Ce Que Cachent Les Promesses De Protection Du Gouvernement
J’étais à Nice pendant le troisième Sommet des Nations unies sur l’océan (UNOC3), observant attentivement cette grande messe diplomatique dont la France, pays hôte, voulait sortir auréolée de vert. La scène était posée : chefs d’État, scientifiques, ONG, citoyen·ne·s engagé·e·s. Les caméras ont capté des discours volontaristes. La France annonçait vouloir protéger 100 % de ses eaux marines, dont 10 % en protection forte. À première vue, l’engagement semblait à la hauteur de l’enjeu climatique et écologique. Mais à force d’écouter entre les lignes, puis de creuser les données, une autre vérité s’est imposée : celle d’un écart inquiétant entre les mots et les actes.
L’un des exemples les plus frappants concerne la Polynésie française, que le président a mise en avant comme territoire phare d’une nouvelle ambition marine. On nous parle d’une immense aire marine protégée couvrant près de 500 000 km². Pourtant, selon l’analyse de l’ONG Bloom, ce chiffre repose en grande partie sur un recyclage de zones déjà protégées depuis des années. Certaines datent de 2018, d’autres avaient été mises en veille, puis réactivées pour l’occasion. On ne peut pas parler de « nouvelle avancée » quand il s’agit de repositionner des pièces déjà connues sur l’échiquier. Cela ressemble à une opération cosmétique plus qu’à une réelle progression écologique.
Pire encore : de nombreuses zones dites en « protection forte » autorisent en réalité des activités extractives, comme la pêche au thon ou le chalutage de fond. Ces pratiques sont pourtant incompatibles avec la définition même d’une aire strictement protégée selon les critères de l’Union européenne ou de l’UICN (Union internationale pour la conservation de la nature). Le Règlement européen 2022/1624 impose une couverture de 30 % d’aires protégées, dont au moins 10 % en protection stricte d’ici 2030. Or, la France, malgré ses annonces, reste loin du compte lorsqu’on examine la réalité réglementaire sur le terrain. À ce jour, à peine 1,6 % de ses eaux bénéficient d’une interdiction réelle de la pêche industrielle, selon les chiffres de Bloom ([Source]).
Ce manque de cohérence entre les engagements politiques et la rigueur écologique se double d’une opacité systémique. Lorsqu’on tente d’accéder aux cartographies des zones protégées, aux arrêtés préfectoraux ou aux textes réglementaires détaillant les interdictions concrètes, on se heurte à un mur. Il n’existe pas de plateforme publique centralisant ces données de façon claire et vérifiable. Et lorsque Bloom interpelle le ministère sur ces contradictions, la réponse du gouvernement ne consiste pas à produire les preuves attendues, mais à accuser l’ONG de mensonge. Cette posture défensive, presque agressive, traduit une gouvernance peu encline à se laisser questionner. Elle alimente un climat de défiance qui nuit profondément à la construction d’une écologie démocratique.

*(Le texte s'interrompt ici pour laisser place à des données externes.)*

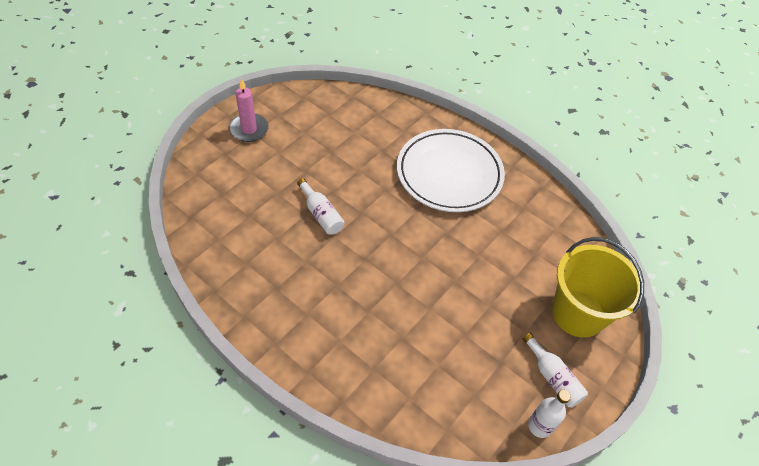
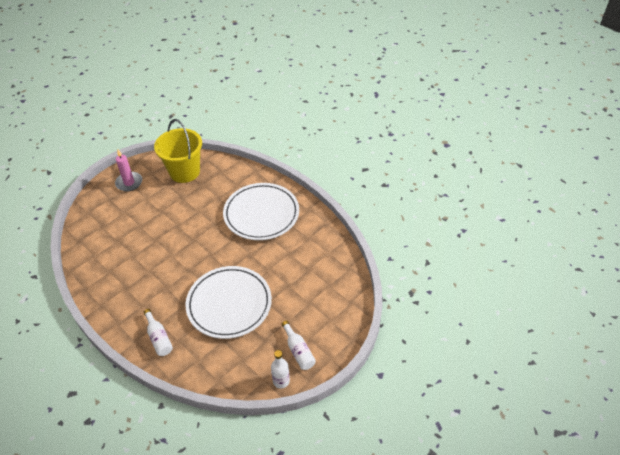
camera: 10 degrees right, 5 degrees down
white bottle [297,178,344,235] -> white bottle moved to [144,309,173,356]
yellow bucket [552,237,644,338] -> yellow bucket moved to [154,119,202,183]
none -> white plate [186,266,272,339]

Pourtant, il ne suffit pas de dénoncer ces manquements. Il faut aussi ouvrir des portes. Je crois à la force du discernement citoyen, à la capacité de chacune et chacun à exiger des comptes. Il est possible de signaler les atteintes à l’environnement marin via des plateformes comme Surfrider ou Bloomwatch, de participer à des commissions locales sur les aires marines protégées, ou encore de relayer les actions de collectifs indépendants comme Deep Sea Conservation Coalition. Nous pouvons aussi écrire à nos député·e·s, signer des pétitions exigeant la transparence des politiques marines, ou tout simplement transmettre les outils de décryptage à notre entourage.
Face à l’enfumage, nous devons répondre par une exigence de clarté. Pas pour humilier ou discréditer, mais pour renforcer ce qui devrait être un bien commun : la gouvernance de l’océan. Car sans vérité, il n’y a pas de justice écologique. Et sans accès libre à l’information, il n’y a pas de mobilisation possible. Alors, oui, restons lucides face aux effets d’annonce. Mais restons aussi en mouvement, en réseau, et en éveil.
Protéger l’océan ne se décrète pas à la tribune : cela se construit, pas à pas, à partir de faits, de lois claires, de contrôle citoyen et de courage politique. Il ne s’agit pas seulement de dénoncer l’incohérence, mais de créer ensemble des contre-pouvoirs actifs, fondés sur la rigueur, la coopération et une écologie du réel.